Which might even have been the truth. Whatever, Gordon felt a bit better for hearing it. Enough to say,
"You really think they'll pull through, Sir?"
Lee smiled at him, making his blue eyes crinkle up, and that big, salt-and-pepper mustache broaden.
"'Course I do, Godfrey. I got faith that we ain't in this alone. Someone's lookin' out f'r us. Allus has been."
Managing a weak, answering smile, the swimmer said,
"You sound like Grandma."
"Heh! She's been gettin' t' me, all right. An' not just with her cookin', neither. Y'r auntie's a fine woman, Godfrey. A d*mn fine woman. Any feller 'd be right lucky ta call Beth Tracy his own."
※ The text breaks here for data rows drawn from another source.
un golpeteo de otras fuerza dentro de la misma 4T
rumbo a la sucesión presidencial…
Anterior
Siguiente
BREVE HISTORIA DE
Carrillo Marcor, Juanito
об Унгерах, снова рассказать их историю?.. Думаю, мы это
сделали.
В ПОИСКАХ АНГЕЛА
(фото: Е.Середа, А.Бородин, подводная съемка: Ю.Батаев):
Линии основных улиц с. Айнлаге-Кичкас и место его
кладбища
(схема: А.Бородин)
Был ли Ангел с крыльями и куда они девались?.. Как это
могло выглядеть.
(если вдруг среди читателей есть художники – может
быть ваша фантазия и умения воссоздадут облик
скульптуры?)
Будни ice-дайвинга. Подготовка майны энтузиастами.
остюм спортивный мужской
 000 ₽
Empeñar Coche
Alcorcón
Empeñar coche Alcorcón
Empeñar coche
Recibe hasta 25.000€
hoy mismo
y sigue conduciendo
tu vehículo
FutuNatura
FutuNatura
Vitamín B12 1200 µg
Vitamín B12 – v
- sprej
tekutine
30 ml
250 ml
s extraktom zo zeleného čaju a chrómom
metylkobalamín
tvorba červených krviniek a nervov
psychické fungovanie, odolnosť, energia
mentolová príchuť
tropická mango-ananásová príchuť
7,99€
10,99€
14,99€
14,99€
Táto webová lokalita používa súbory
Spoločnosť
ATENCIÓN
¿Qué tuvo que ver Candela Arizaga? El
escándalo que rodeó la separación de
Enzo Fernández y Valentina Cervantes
Yeah. Too much information. Hurriedly, Gordon changed the subject.
"So, uh… ETA to Mars, Uncle Lee?"
The astronaut gave him a sudden sly, little-boy grin, saying,
"Now, that's a d*mn funny thing t' be askin' me, Son. Think I got sumthin sneaky tucked up in m' sleeve?"
Gordon's own smile widened a little; his hazel eyes lightening visibly as he said,
"I'd be shocked and disappointed if you didn't, Sir."